Rob Toth is the captain of the ship once known as a front yard at 21 Deer Hill Ave. in Danbury. Photo Credit: Salvatore Trifilio
The Danbury yard is decorated for Halloween with a pirate's theme. Photo Credit: Salvatore Trifilio
The mast of the pirate ship is built out of 20-foot-high PVCs. Photo Credit: Salvatore Trifilio
The Danbury yard is decorated for Halloween with a pirate's theme. Photo Credit: Salvatore Trifilio

DANBURY, Conn. -- Danbury’s most famous trick-or-treating street was invaded last year by a host of new pirates at 21 Deer Hill Ave., and with just days until Halloween, it looks like they are here to stay.

Rob Toth and his wife moved into their Deer Hill Avenue home in 2012 but didn’t get their first taste of the street’s crazed holiday experience until last year.

“Our neighbors had told us about Halloween after we moved in,” Toth said. “We put up pirate [themed decorations], but nothing as elaborate as" this year.

In the spirit of the holiday, Toth, a Newtown native and current crew chief for its Department of Public Works, has turned his front yard into a pirate ship, of sorts.

Everything in his yard, from the 20-foot-high PVC ship’s mast, to its steering wheel fashioned from an abandoned spinning wheel, is handmade out of recycled materials that Toth finds through his work.

“I’ve always been a fan of making props for Halloween,” he said. “When I was in high school, my favorite class was art… and when I was a little kid I had my own haunted house on Halloween for all of the kids in the neighborhood.”

And Toth has been able to keep his creative side alive through this new-found tradition.

Although the skeletons, rowboat, and sea of grass complete with shark fins and a graveyard may grab a passersby’s attention, he is most proud of his handcrafted artillery of four cannons.

“I learned how to build the cannons online, mostly through youtube videos,” Toth said.

The canons themselves are fashioned from sonotubes used for working with concrete. The base is made from PVC piping and foam board. Toth uses a piece of rope and a bowl for the fuse and door of the canon, respectively.

And if that was not creative enough, each canon is hooked up with a smoke machine and lights to add to the show.

New this year, Toth crafted an organ to be played by Davey Jones.

“My brother and family will be driving down from Maine for Halloween this year,” Toth said. “They will all be dressing up. … My brother was most excited because he gets to play Davey Jones.”

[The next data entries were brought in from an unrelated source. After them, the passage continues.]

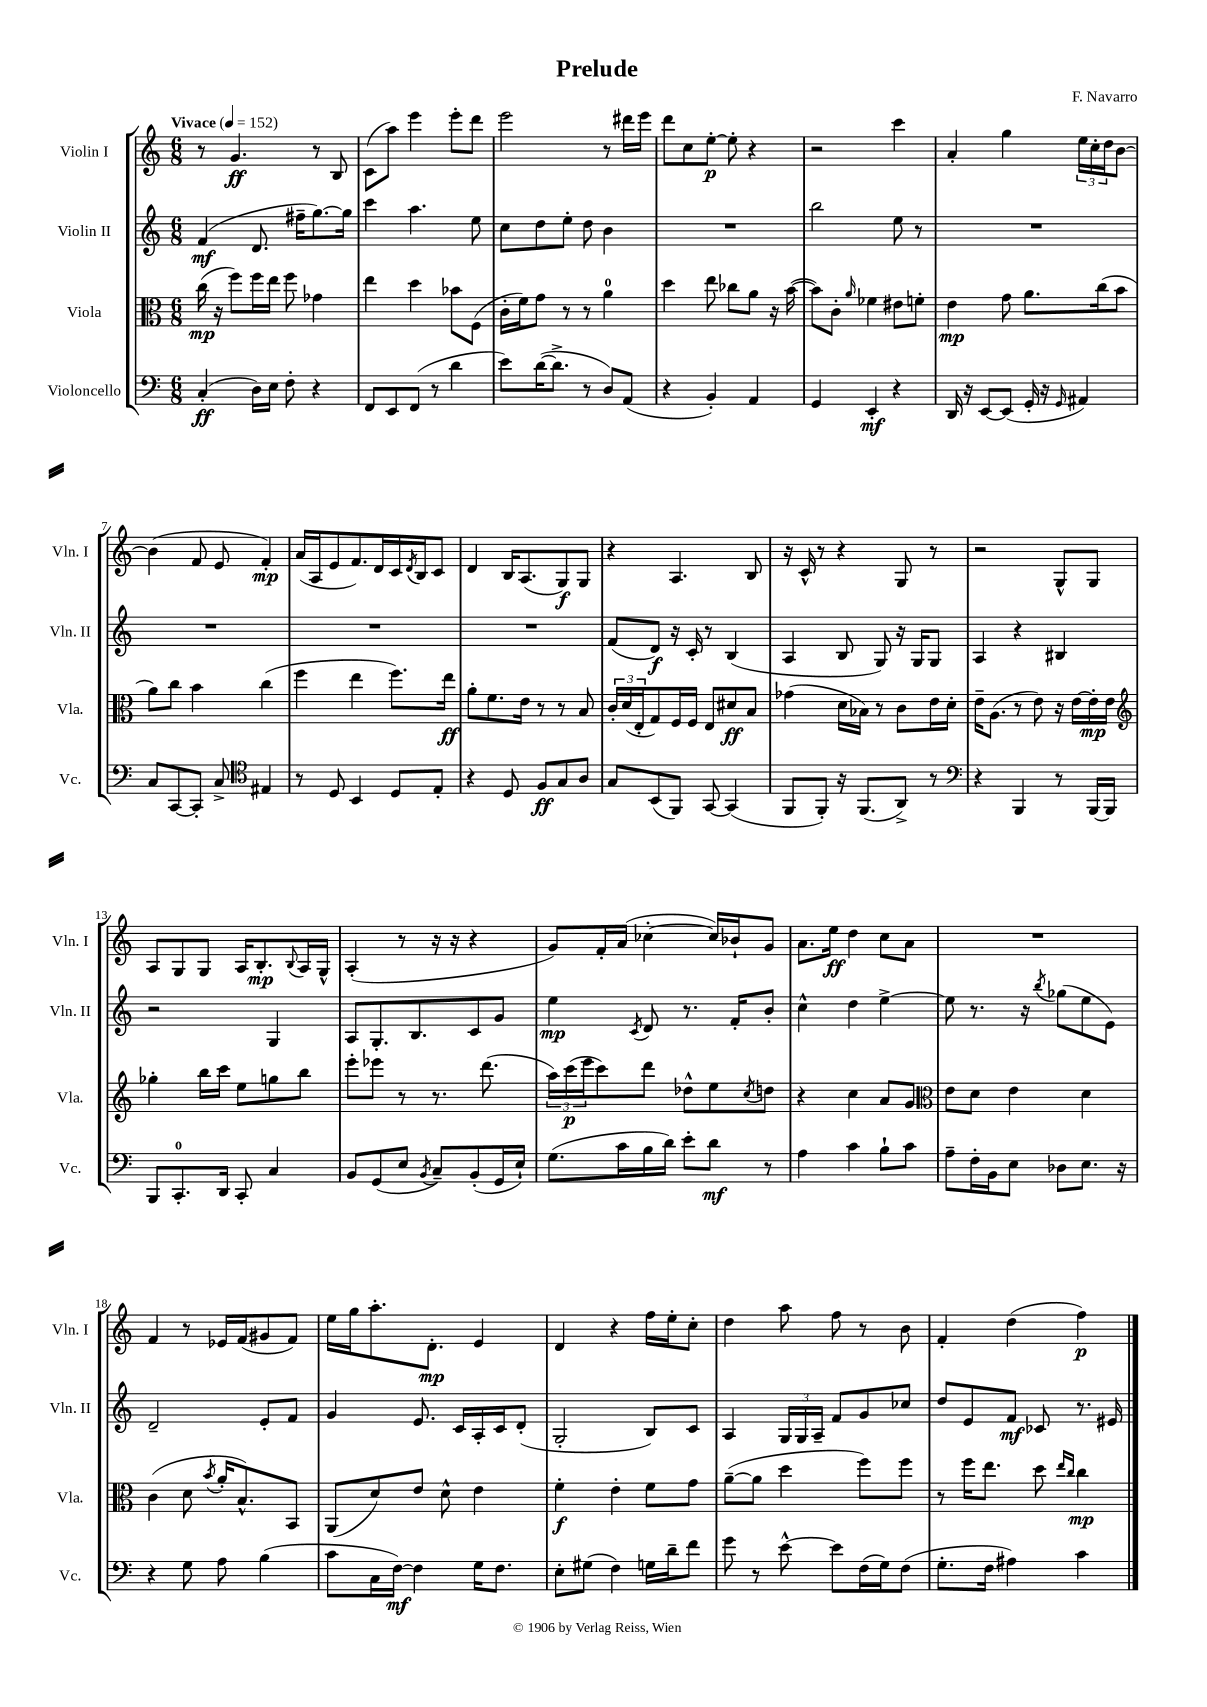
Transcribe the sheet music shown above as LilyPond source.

\header { title = "Prelude" composer = "F. Navarro" }
<<
\new StaffGroup <<
\new Staff = "s0" \with { instrumentName = "Violin I" shortInstrumentName = "Vln. I" } {
    \clef treble \key c \major \numericTimeSignature \time 6/8 \tempo "Vivace" 4 = 152
    r8 g'4.\ff r8 b8 |
    c'8( a''8) e'''4 e'''8-. d'''8 |
    e'''2 r8 dis'''16 e'''16 |
    d'''8 c''8 e''8~-.\p e''8-. r4 |
    r2 c'''4 |
    a'4-. g''4 \tuplet 3/2 { e''16 c''16-. d''16 } b'8~ |
    b'4( f'8 e'8 f'4-.\mp) |
    a'16( a16 e'8 f'8.) d'16 c'16 \acciaccatura { d'8 } b16 c'8 |
    d'4 b16 a8.( g8\f) g8 |
    r4 a4. b8 |
    r16 c'16-^ r8 r4 g8 r8 |
    r2 g8-^ g8 |
    a8 g8 g8 a16 b8.-.\mp \appoggiatura { b8 } a16 g16-^ |
    a4-.( r8 r16 r16 r4 |
    g'8) f'16-. a'16( ces''4~-. ces''16) bes'16-! g'8 |
    a'8. e''16\ff d''4 c''8 a'8 |
    R2. |
    f'4 r8 ees'16 f'16( gis'8 f'8) |
    e''16 g''16 a''8.-. d'8.-.\mp e'4 |
    d'4 r4 f''16 e''16-. c''8-. |
    d''4 a''8 f''8 r8 b'8 |
    f'4-. d''4( f''4\p) \bar "|." |
}
\new Staff = "s1" \with { instrumentName = "Violin II" shortInstrumentName = "Vln. II" } {
    \clef treble \key c \major \numericTimeSignature \time 6/8
    f'4\mf( d'8. fis''16-- g''8.~) g''16 |
    c'''4 a''4. e''8 |
    c''8 d''8 e''8-. d''8 b'4 |
    R2. |
    b''2 e''8 r8 |
    R2. |
    R2. |
    R2. |
    R2. |
    f'8( d'8\f) r16 c'16-. r8 b4( |
    a4 b8 g8) r16 g16 g8 |
    a4 r4 bis4 |
    r2 g4 |
    a8 g8.-. b8. c'8 g'8 |
    e''4\mp \acciaccatura { c'8 } d'8 r8. f'16-. b'8-. |
    c''4-^ d''4 e''4~-> |
    e''8 r8. r16 \acciaccatura { b''8 } ges''8( e''8 e'8) |
    d'2-- e'8-. f'8 |
    g'4 e'8. c'16 a16-. c'16 d'8-.( |
    g2-. b8) c'8 |
    a4 \tuplet 3/2 { g16 g16 a16-- } f'8 g'8 ces''8 |
    d''8 e'8 f'8\mf ces'8 r8. eis'16 \bar "|." |
}
\new Staff = "s2" \with { instrumentName = "Viola" shortInstrumentName = "Vla." } {
    \clef alto \key c \major \numericTimeSignature \time 6/8
    c''16\mp( r16 f''8) f''16 e''16 f''8 ges'4 |
    e''4 d''4 bes'8 f8( |
    c'16-. f'16) g'8 r8 r8 a'4-0 |
    d''4 e''8 ces''8 a'8 r16 b'16~( |
    b'8) c'8-. \grace { a'16 } fes'4 eis'8 f'8-. |
    e'4\mp g'8 a'8. c''16( b'8 |
    a'8) c''8 b'4 c''4( |
    f''4 e''4 f''8.) e''16\ff |
    a'8-. f'8. e'16 r8 r8 b8 |
    \tuplet 3/2 { c'16-. d'16( e16-. } g8) f16 f16 e8 dis'8\ff b8 |
    ges'4( d'16 bes16) r8 c'8 e'16 d'16-. |
    e'16-- a8.( r8 e'8) r16 e'16~ e'16-.\mp e'16 |
    \clef treble ges''4-. b''16 c'''16 e''8 g''8 b''8 |
    e'''8-. ees'''8 r8 r8. d'''8.( |
    \tuplet 3/2 { a''16) c'''16\p( e'''16 } c'''8) d'''8 des''8-^ e''8 \acciaccatura { c''8 } d''8 |
    r4 c''4 a'8 g'8 |
    \clef alto e'8 d'8 e'4 d'4 |
    c'4( d'8 \acciaccatura { b'8 } a'16-. b8.-^) b,8 |
    a,8( d'8) e'8 d'8-^ e'4 |
    f'4-.\f e'4-. f'8 g'8 |
    a'8~--( a'8 d''4 f''8) f''8 |
    r8 f''16 e''8. d''8 \grace { e''16 c''16 } c''4\mp \bar "|." |
}
\new Staff = "s3" \with { instrumentName = "Violoncello" shortInstrumentName = "Vc." } {
    \clef bass \key c \major \numericTimeSignature \time 6/8
    c4-.\ff( d16) e16 f8-. r4 |
    f,8 e,8 f,8( r8 d'4 |
    e'8) d'16~( d'8.-> r8 d8) a,8( |
    r4 b,4-.) a,4 |
    g,4 e,4-.\mf r4 |
    d,16 r16 e,8~ e,8( g,16-. r16 \grace { g,16 } ais,4) |
    c8 c,8~ c,8-. c8-> \clef tenor eis4 |
    r8 d8 b,4 d8 e8-. |
    r4 d8 f8\ff g8 a8 |
    g8 b,8( f,8) g,8~ g,4( |
    f,8 f,8-.) r16 f,8.( a,8->) r8 |
    \clef bass r4 b,,4 r8 b,,16~ b,,16 |
    b,,8 c,8.-0-. d,16 c,8-. c4 |
    b,8 g,8( e8 \acciaccatura { b,8 } c8--) b,8-.( g,16 e16-!) |
    g8.( c'16 b16 d'16) e'8-. d'8\mf r8 |
    a4 c'4 b8-! c'8 |
    a8-- f16-. b,16 e8 des8 e8. r16 |
    r4 g8 a8 b4( |
    c'8 c16 f16~\mf) f4 g16 f8. |
    e8-. gis8( f4) g16 d'16-- f'8 |
    g'8 r8 e'8~-^ e'8 f16( g16) f8( |
    g8.-. f16 ais4) c'4 \bar "|." |
}
>>
>>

Toth admits that last year he and his wife were caught off guard. Trick-or-treaters and lovers of Halloween asked for nearly 800 photo ops, and his house gave out candy to almost 1,500 kids, according to his estimates.

Preparations began in August, according to Toth, and has taken up more than 100 work hours.

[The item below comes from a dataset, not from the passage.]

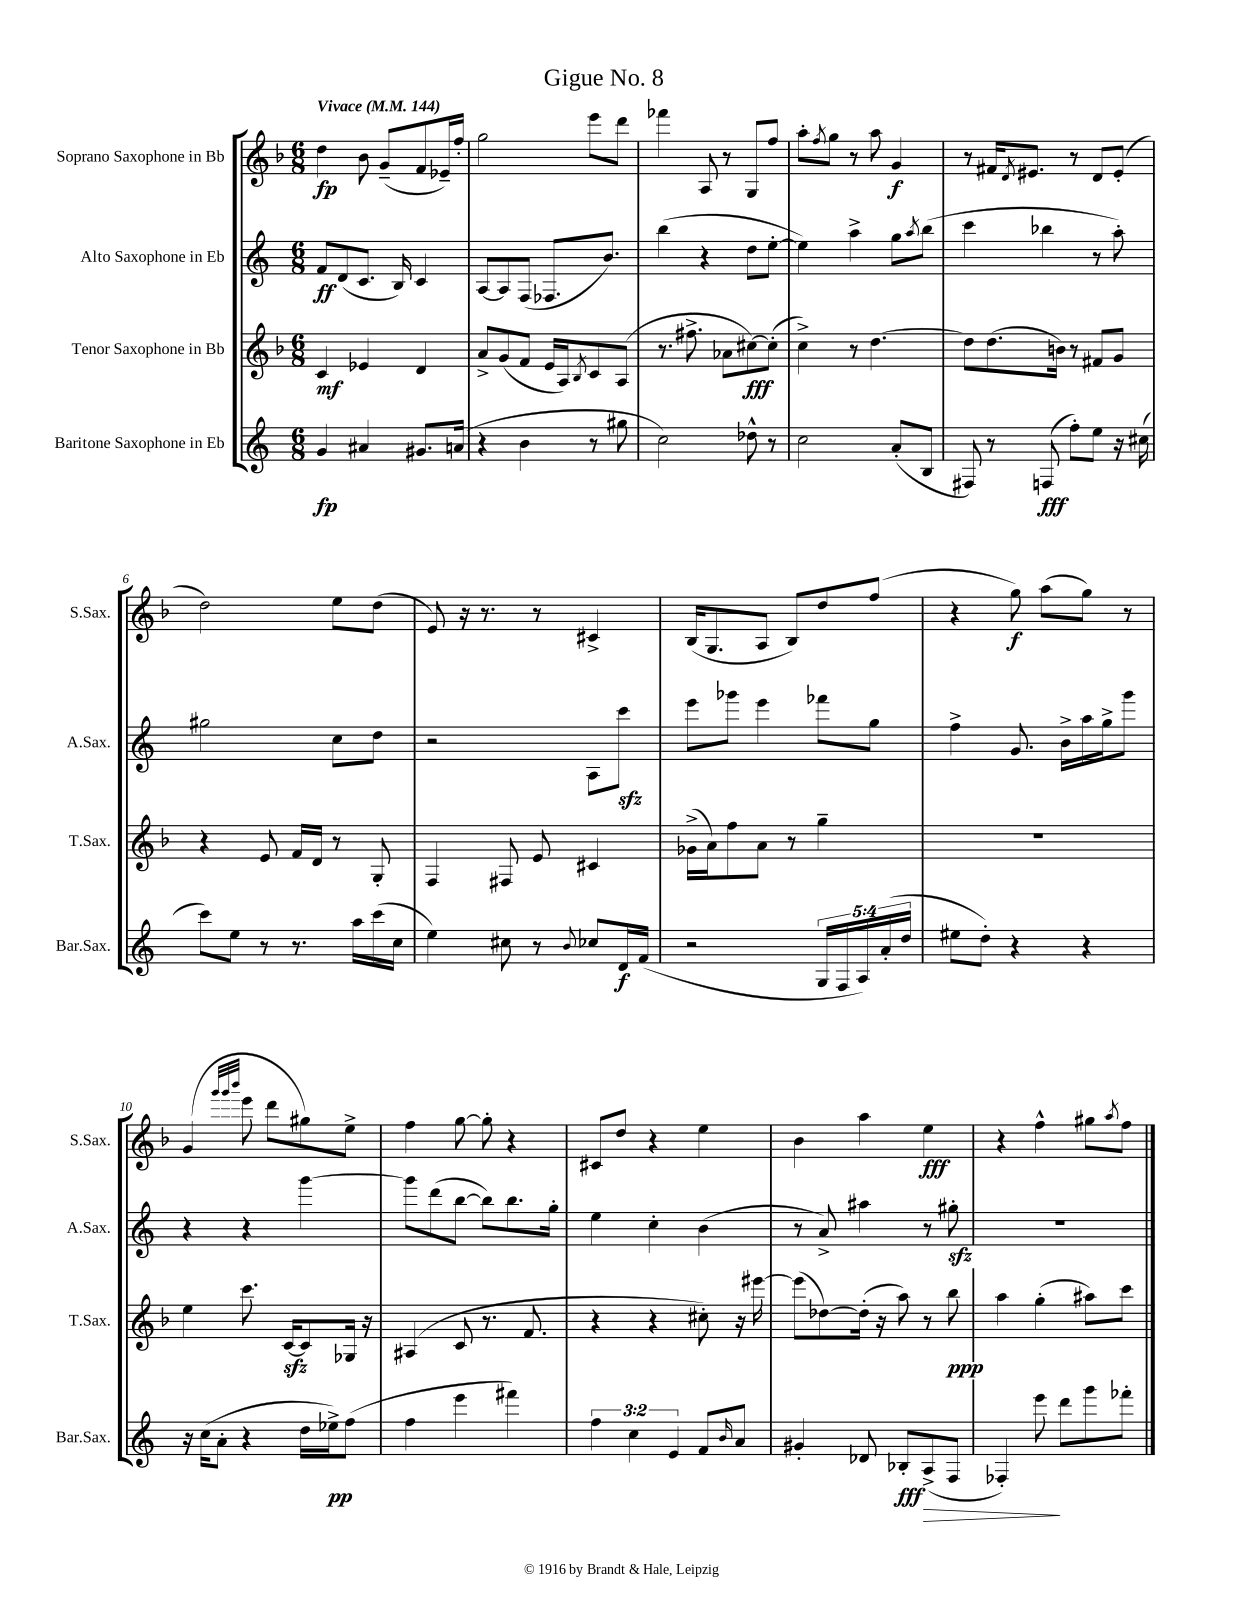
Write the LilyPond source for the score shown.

“My wife has been very accommodating,” Toth joked. “She’s also been a big help, setting up all the window displays, and she even found the rowboat.”

After speaking with neighbors, he said his house could see at least 3,000 trick-or-treaters, “weather permitting.”

“I’ve never seen anything like this,” Toth said about last Halloween. “We’re definitely going to be pirates again next year. We want to be known as the Pirate house."